Dual Blockade of the RAS with angiotensin receptor blockers, ACE inhibitors, or aliskiren is associated with increased risks of hypertension, hyperkalemia, and changes in renal function (including acute renal failure) compared to monotherapy. Most patients receiving the combination of two RAS inhibitors do not obtain any additional benefit compared to monotherapy. In general, avoid combined use of RAS inhibitors. Closely monitor blood pressure, renal function and electrolytes in patients on benazepril hydrochloride and hydrochlorothiazide and other agents that affect the RAS.

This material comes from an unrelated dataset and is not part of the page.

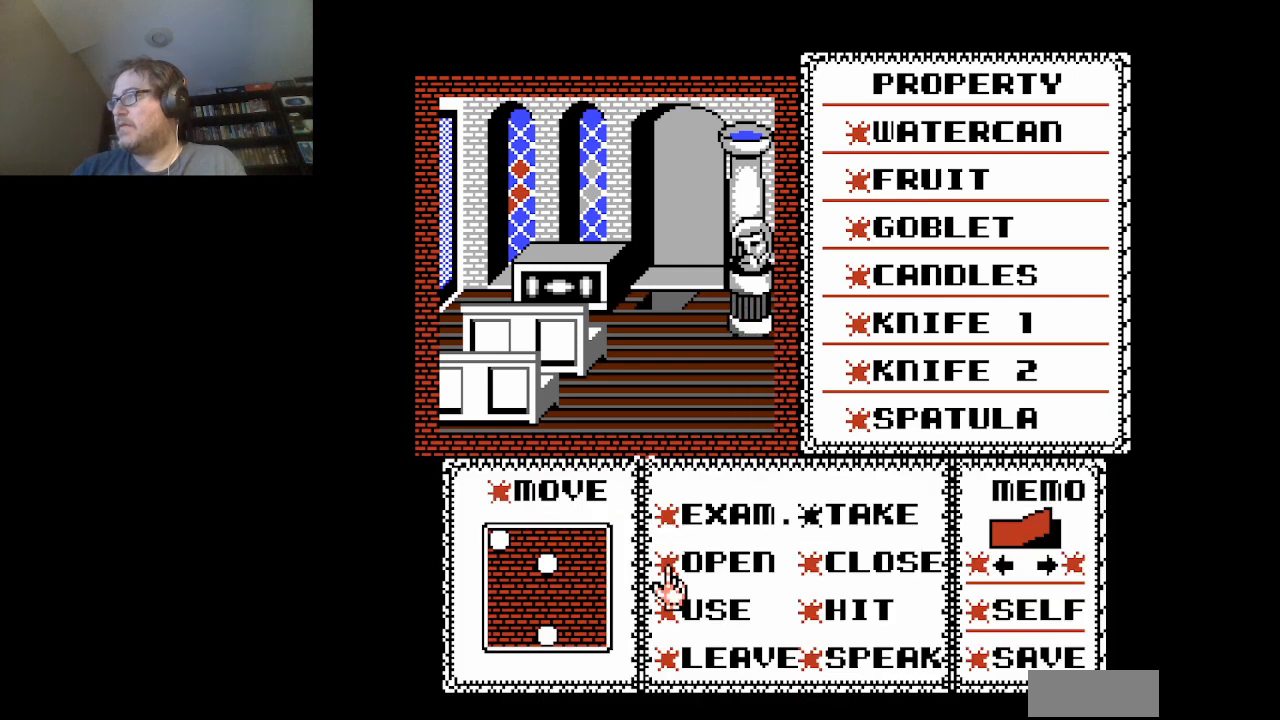
{"buttons": ["A"], "events": [[125, "DPAD_DOWN", "down"], [292, "DPAD_DOWN", "up"], [459, "A", "down"]]}
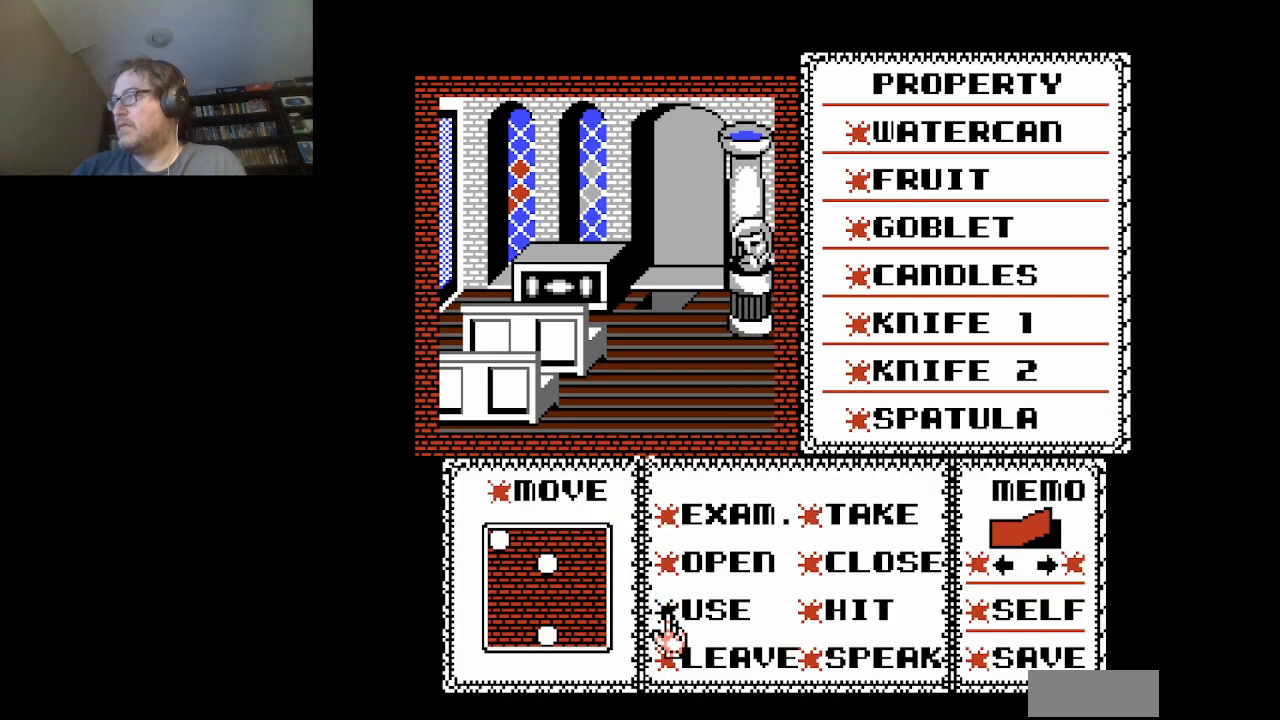
{"buttons": ["DPAD_UP"], "events": [[84, "A", "up"], [125, "DPAD_UP", "down"]]}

Do not co-administer aliskiren with benazepril hydrochloride and hydrochlorothiazide in patients with diabetes. Avoid use of aliskiren with benazepril hydrochloride and hydrochlorothiazide in patients with renal impairment (GFR less than 60 mL/min).

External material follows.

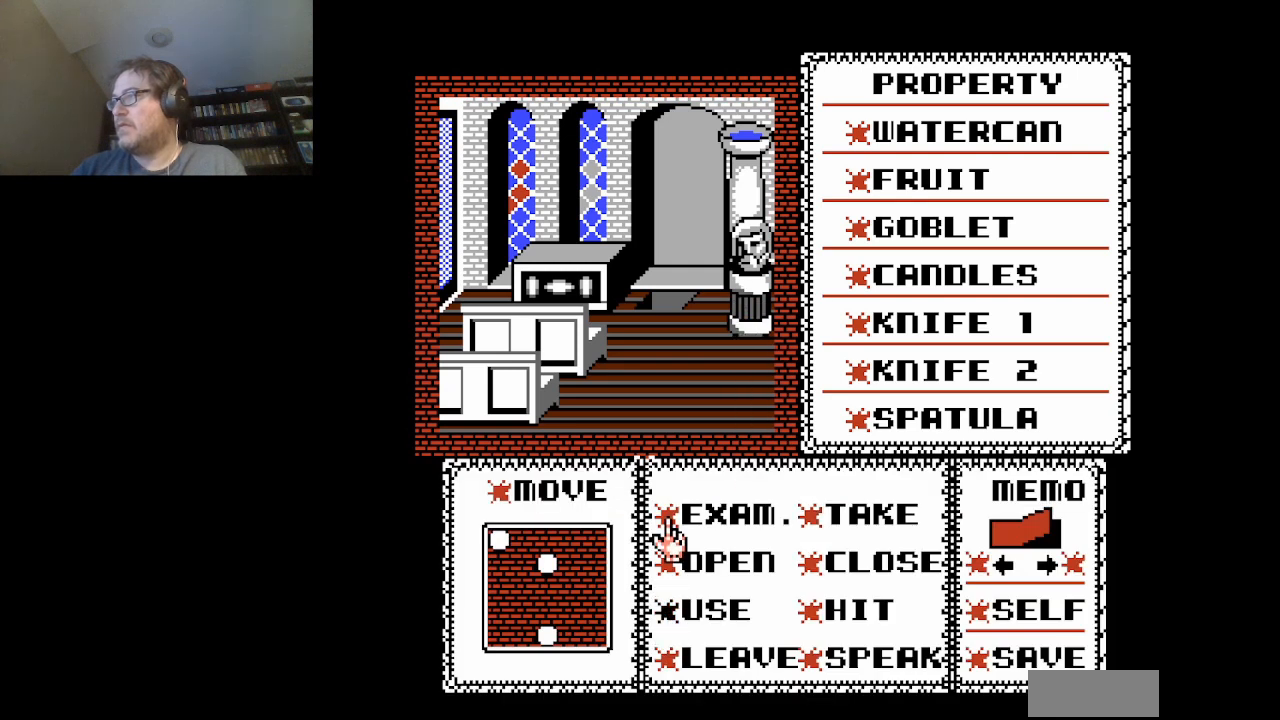
{"buttons": ["DPAD_RIGHT"], "events": [[375, "DPAD_RIGHT", "down"], [375, "DPAD_UP", "up"]]}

In patients who are elderly, volume-depleted (including those on diuretic therapy), or with compromised renal function, co-administration of NSAIDs, including selective COX-2 inhibitors, with ACE inhibitors, including benazepril, may result in deterioration of renal function, including possible acute renal failure. These effects are usually reversible. Monitor renal function periodically in patients receiving benazepril and NSAID therapy.
The antihypertensive effect of benazepril and hydrochlorothiazide may be attenuated by NSAIDs.

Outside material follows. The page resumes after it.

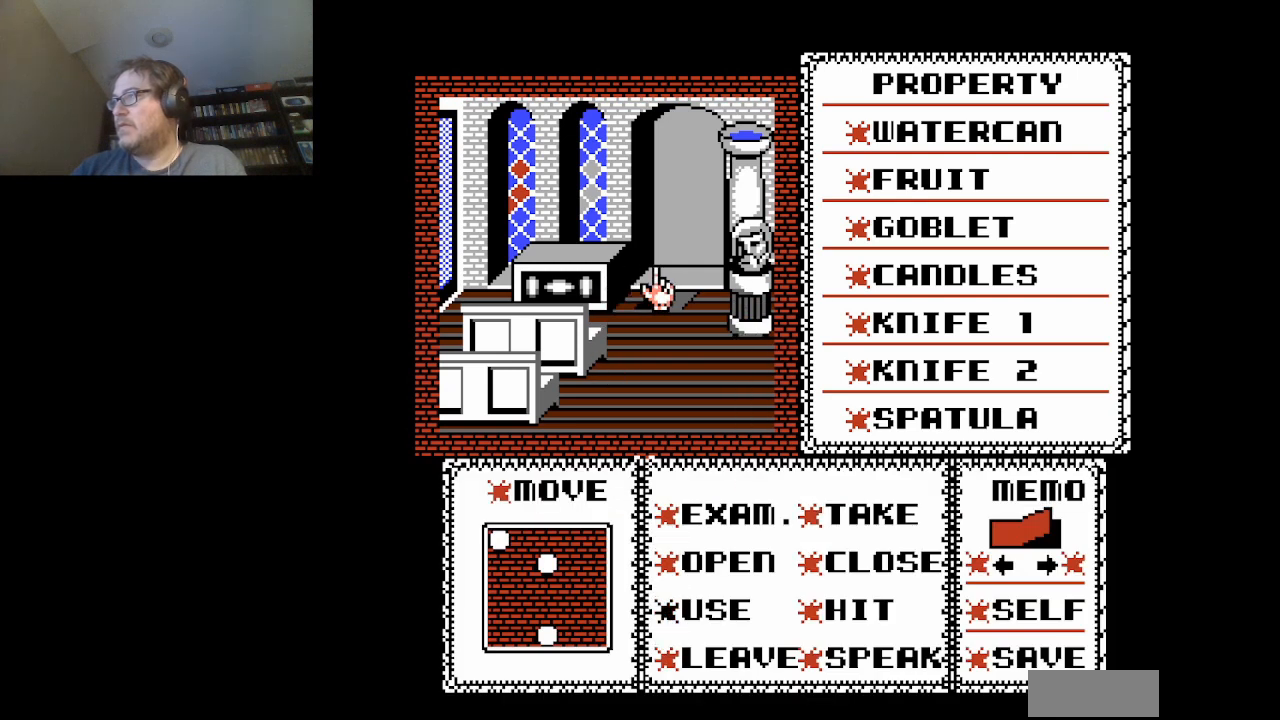
{"buttons": ["DPAD_UP"], "events": [[292, "DPAD_RIGHT", "up"], [459, "DPAD_UP", "down"]]}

Benazepril has been used concomitantly with beta-adrenergic-blocking agents, calcium-blocking agents, cimetidine, diuretics, digoxin, hydralazine, and naproxen without evidence of clinically important adverse interactions. Other ACE inhibitors have had less than additive effects with beta-adrenergic blockers, presumably because drugs of both classes lower blood pressure by inhibiting parts of the renin-angiotensin system.
Interaction studies with warfarin and acenocoumarol have failed to identify any clinically important effects of benazepril on the serum concentrations or clinical effects of these anticoagulants.
Nitritoid reactions (symptoms include facial flushing, nausea, vomiting and hypotension) have been reported rarely in patients on therapy with injectable gold (sodium aurothiomalate) and concomitant ACE inhibitor therapy.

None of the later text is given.